Baseten's Model APIs are built for production environments with several key advantages:

#### Enterprise-Grade Reliability

* **Four nines of uptime** (99.99%) through active-active redundancy
* **Cloud-agnostic, multi-cluster autoscaling** for consistent availability
* **SOC 2 Type II certified** and **HIPAA compliant** for security requirements

#### Optimized Performance

* **Pre-optimized models** shipped with the Baseten Inference Stack
* **Latest-generation GPUs** with multi-cloud infrastructure
* **Ultra-fast inference** optimized from the bottom up for production workloads

#### Cost Efficiency

* **5-10x less expensive** than closed alternatives
* **Optimized multi-cloud infrastructure** for efficient resource utilization
* **Transparent pricing** with no hidden costs or rate limit surprises

#### Developer Experience

* **OpenAI compatible API** - migrate by swapping a single URL
* **Drop-in replacement** for closed models with comprehensive observability and analytics
* **Seamless scaling** from Model APIs to dedicated deployments

### Special Features

#### Function Calling & Tool Use

All Baseten models support structured outputs, function calling, and tool use as part of the Baseten Inference Stack, making them ideal for agentic applications and coding workflows.

### Tips and Notes

* **Dynamic Model Updates:** Cline automatically fetches the latest model list from Baseten, ensuring access to new models as they're released in real time.
* **Multi-Cloud Capacity Management (MCM):** Baseten's multi-cloud infrastructure ensures high availability and low latency globally.
* **Support:** Baseten provides dedicated support for production deployments and can work with you on dedicated resources as you scale.

### Pricing Information

Current pricing is highly competitive and transparent.

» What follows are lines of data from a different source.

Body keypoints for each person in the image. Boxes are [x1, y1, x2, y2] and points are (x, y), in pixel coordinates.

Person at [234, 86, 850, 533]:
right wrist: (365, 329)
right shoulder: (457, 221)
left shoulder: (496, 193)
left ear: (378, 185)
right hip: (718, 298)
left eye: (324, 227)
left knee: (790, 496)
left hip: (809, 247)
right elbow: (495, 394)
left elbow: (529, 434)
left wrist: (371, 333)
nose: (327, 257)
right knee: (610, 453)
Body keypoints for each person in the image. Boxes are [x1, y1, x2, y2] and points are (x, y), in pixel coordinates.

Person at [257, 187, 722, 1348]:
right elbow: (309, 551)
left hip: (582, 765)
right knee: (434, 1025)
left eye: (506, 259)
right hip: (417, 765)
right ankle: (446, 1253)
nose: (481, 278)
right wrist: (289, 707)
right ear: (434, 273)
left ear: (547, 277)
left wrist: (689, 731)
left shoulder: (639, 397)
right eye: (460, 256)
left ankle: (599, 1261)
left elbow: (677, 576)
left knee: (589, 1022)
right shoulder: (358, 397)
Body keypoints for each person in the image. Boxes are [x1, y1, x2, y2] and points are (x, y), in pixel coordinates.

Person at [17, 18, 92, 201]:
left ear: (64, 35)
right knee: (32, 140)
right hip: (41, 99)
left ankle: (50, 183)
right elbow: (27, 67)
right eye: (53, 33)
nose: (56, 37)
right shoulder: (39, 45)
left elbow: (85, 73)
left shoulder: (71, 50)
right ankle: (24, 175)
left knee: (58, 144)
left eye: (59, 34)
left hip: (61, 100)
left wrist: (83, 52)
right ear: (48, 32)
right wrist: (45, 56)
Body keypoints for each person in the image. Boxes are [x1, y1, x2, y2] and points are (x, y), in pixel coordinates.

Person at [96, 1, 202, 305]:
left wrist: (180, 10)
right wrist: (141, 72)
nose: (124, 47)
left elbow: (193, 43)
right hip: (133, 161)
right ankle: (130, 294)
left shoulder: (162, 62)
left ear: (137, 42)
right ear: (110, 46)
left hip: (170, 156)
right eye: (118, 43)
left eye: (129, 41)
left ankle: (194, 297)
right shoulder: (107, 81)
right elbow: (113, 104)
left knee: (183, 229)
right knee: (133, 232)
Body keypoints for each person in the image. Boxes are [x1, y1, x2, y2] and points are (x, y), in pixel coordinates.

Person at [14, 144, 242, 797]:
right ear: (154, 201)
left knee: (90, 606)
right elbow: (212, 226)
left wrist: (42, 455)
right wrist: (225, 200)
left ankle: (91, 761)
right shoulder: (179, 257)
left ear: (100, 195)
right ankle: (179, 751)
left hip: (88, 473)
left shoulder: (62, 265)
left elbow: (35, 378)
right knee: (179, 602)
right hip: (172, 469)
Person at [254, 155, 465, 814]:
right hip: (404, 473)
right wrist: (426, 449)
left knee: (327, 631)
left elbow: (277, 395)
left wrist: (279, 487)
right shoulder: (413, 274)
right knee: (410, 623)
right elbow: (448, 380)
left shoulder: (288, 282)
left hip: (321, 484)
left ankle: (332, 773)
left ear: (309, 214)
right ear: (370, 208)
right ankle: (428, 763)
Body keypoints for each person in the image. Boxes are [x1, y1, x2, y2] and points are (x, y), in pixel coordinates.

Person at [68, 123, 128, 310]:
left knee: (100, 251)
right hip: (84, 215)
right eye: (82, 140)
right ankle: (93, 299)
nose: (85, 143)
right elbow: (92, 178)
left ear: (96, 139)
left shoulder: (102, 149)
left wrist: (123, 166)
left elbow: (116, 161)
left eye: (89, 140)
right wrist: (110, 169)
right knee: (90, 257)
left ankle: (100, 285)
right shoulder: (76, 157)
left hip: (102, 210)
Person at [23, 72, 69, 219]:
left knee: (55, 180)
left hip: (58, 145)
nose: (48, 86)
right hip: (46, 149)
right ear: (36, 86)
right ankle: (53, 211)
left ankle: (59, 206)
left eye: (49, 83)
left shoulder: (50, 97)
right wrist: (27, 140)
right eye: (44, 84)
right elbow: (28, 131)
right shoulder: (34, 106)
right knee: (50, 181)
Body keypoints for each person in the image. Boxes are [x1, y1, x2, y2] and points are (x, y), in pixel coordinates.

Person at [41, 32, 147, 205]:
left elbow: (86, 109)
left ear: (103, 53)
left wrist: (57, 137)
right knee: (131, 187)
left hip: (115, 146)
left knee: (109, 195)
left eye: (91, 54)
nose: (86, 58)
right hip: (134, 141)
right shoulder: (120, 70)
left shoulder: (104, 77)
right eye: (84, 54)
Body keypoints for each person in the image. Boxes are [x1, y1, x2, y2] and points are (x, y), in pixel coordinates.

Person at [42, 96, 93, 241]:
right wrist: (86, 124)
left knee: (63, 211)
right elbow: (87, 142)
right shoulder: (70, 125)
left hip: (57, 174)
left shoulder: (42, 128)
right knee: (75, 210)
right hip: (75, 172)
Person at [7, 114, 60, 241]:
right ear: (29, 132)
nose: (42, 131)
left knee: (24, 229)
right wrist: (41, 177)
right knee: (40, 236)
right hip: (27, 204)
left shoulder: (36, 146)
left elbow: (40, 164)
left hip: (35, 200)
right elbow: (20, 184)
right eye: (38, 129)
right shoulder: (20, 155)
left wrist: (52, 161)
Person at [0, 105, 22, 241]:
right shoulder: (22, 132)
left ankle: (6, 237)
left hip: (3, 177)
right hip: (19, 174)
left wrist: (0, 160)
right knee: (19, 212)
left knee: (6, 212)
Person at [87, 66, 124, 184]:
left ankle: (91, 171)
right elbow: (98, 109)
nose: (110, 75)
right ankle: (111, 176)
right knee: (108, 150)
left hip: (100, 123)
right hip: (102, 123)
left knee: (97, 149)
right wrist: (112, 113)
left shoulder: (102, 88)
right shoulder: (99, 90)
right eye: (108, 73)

For the most up-to-date pricing, visit the [Baseten Model APIs page](https://www.baseten.co/products/model-apis/). Prices typically range from \$0.10-\$6.00 per million tokens, making Baseten significantly more cost-effective than many closed-model alternatives while providing access to state-of-the-art open-source models.